### Consigna
Indica si cada afirmación concuerda con el texto sobre la definición de la muerte, respondiendo sí o no y citando literalmente las palabras del texto que lo deciden. 1. San Juan llama “muerte segunda” a la muerte eterna de la condenación. 2. La muerte del alma se llama “muerte” en sentido literal. 3. La muerte, cuando se asocia al pecado como causa, es presentada como algo que Dios hizo.

### Fragmento para leer
---*---
1. Definición de “muerte”
Con el término “muerte” (lat. mors, gr. thánatos, hebr. máveth) se entiende, según la usanza bíblica, el “detenerse de la vida”, de modo que “muerte” representa el contrario de “vida” (lat. vita, gr. zoé, hebr. hayyim).
a) En la literatura bíblica se habla de “vida” de tres modos diversos: la vida física del hombre, ser compuesto de alma y cuerpo, la vida espiritual del alma santificada con la presencia de Dios, y la vida eterna, que es la visión de Dios cara a cara en los cielos. Por ello, en contraposición, se dan también tres tipos de muerte, a saber:
1. la muerte física, es decir, la separación del compuesto alma-cuerpo;
2. la muerte moral del alma, como consecuencia del pecado original, o del pecado mortal (en este sentido podemos decir que el pecado es la “muerte del alma”;
3. la “muerte eterna” de la condenación, que el apóstol San Juan llama, en contraposición a los dos primero tipos de muerte, “muerte segunda” (lat. mors secunda, gr. déuteros zánathos). Cfr. Ap 2,11; 20,6.14; 21,8). Esta “muerte segunda” es idéntica a lo que San Pablo llama “destrucción eterna” (2 Tes 1,9), “corrupción” (Gal 6,8), “perdición” (Fil 3,19).
La distinción entre estas tres “muertes” no nos impide, por otra lado, reconocer el nexo profundo entre todas ellas: todo género de muerte es consecuencia del pecado. De todos modos, tanto la muerte del alma (con el pecado mortal, o bien “pecado que lleva a la muerte”, según 1 Jn 5,16) como la muerte eterna (el infierno) se llaman “muerte” no en sentido literal, sino en sentido figurado.
b) En sentido estricto se usa la palabra “muerte” para indicar la muerte física, que no es otra cosa que “la separación del alma y del cuerpo”. Así hablaba ya San Agustín (De Civitate Dei, XIII, 6), San Clemente de Alejandría (Strom. 7). Las indicaciones bíblicas de la muerte física son tan numerosas como elocuentes:
Con respecto a la manifestación de la corrupción física de los agonizantes o lo ya difuntos, se habla a veces de “disolución” (Fil 1,23; 2 Tim 4,6), a veces de “final” (Mt 10,22), a veces de “salida” (Heb 13,7), a veces de “regreso al polvo” (Gen 3,19).
Cuando se quiere asociar la muerte al pecado como a su causa, se la llama “obra del diablo” (Jn 8,44), el “enemigo de Cristo” (1 Cor 15,26), algo que “Dios no hizo” (Sab 1,13), etc.
---*---
### Registros mostrados

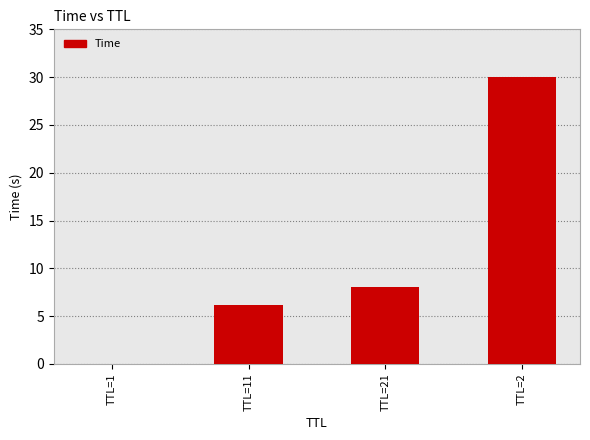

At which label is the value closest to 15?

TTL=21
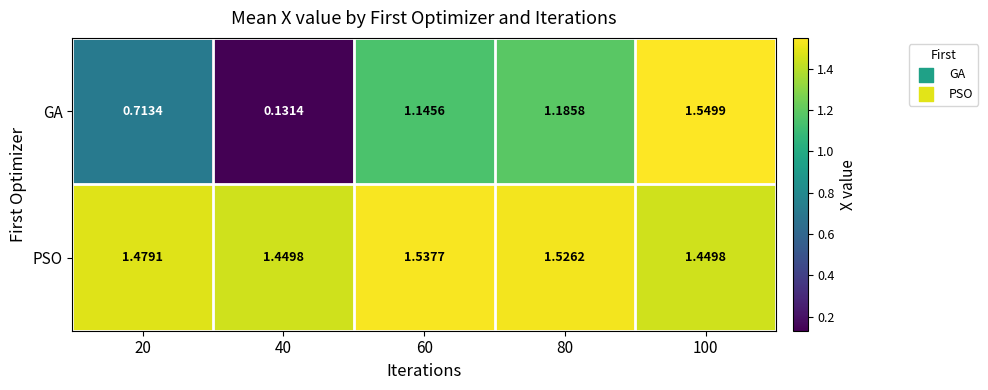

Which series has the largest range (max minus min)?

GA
---*---
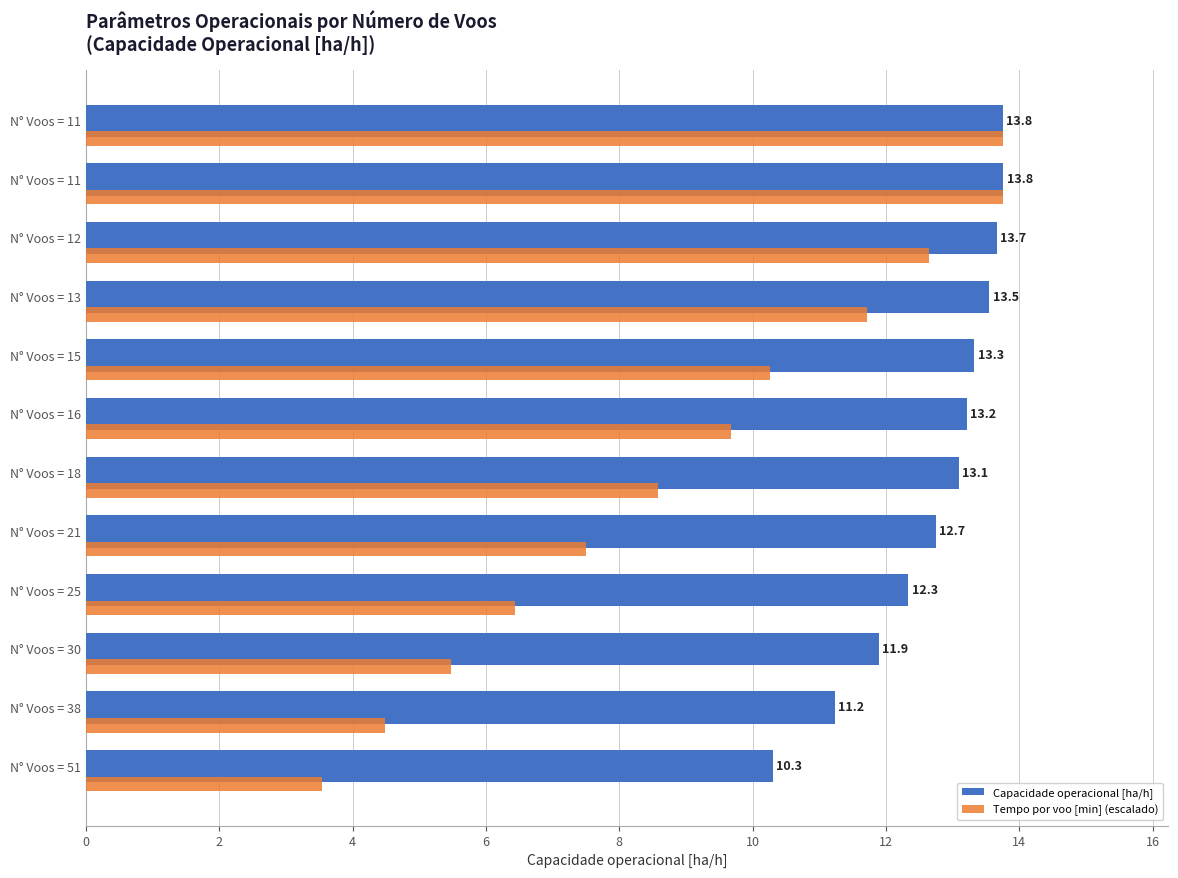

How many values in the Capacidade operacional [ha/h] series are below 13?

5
---*---
### Resultado
1. Sí: «la “muerte eterna” de la condenación, que el apóstol San Juan llama, en contraposición a los dos primero tipos de muerte, “muerte segunda”».
2. No: «se llaman “muerte” no en sentido literal, sino en sentido figurado».
3. No: «algo que “Dios no hizo”».